Can you repeat, word for word, the lines below from the one containing "Contribute something to the conversation" up to and including the one containing "Please read our"?
----
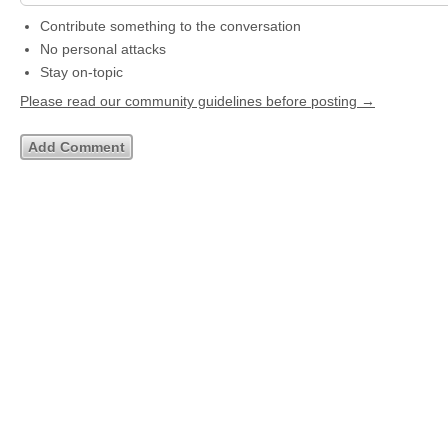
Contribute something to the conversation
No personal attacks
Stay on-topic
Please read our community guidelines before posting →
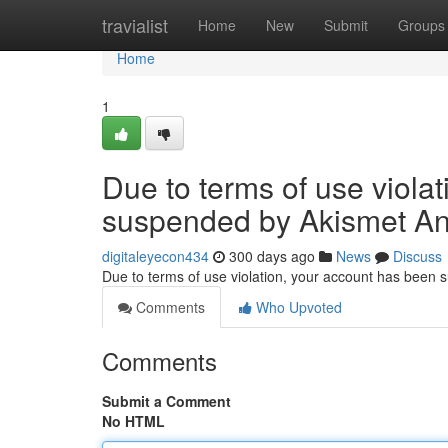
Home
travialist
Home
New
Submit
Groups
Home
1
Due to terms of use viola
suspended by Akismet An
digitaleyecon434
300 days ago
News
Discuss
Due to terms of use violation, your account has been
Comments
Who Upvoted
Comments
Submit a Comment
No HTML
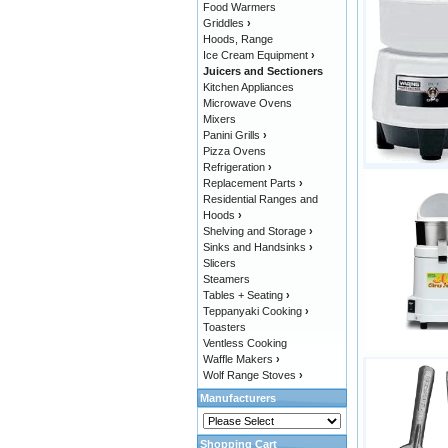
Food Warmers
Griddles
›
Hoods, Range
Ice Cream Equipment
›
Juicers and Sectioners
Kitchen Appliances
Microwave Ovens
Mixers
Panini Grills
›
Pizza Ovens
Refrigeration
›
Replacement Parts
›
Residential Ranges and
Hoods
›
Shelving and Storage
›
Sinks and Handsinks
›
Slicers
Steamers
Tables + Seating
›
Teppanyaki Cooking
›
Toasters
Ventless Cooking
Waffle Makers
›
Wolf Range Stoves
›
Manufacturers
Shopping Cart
----
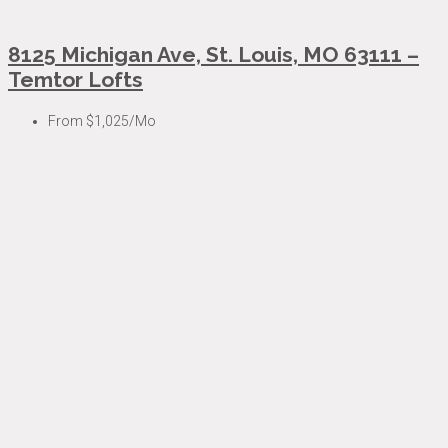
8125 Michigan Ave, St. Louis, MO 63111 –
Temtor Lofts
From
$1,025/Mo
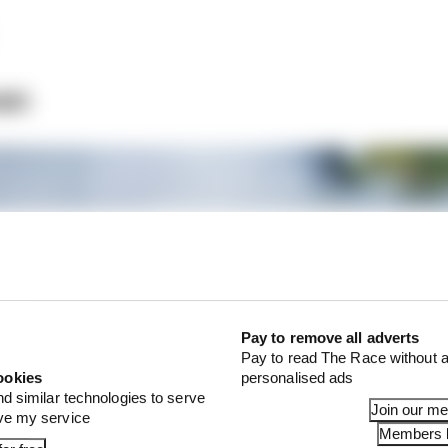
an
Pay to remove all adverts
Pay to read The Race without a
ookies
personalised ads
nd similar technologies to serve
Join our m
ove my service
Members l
----
● **YOUR SOLUTION**
Contribute something to the conversation
No personal attacks
Stay on-topic
Please read our community guidelines before posting →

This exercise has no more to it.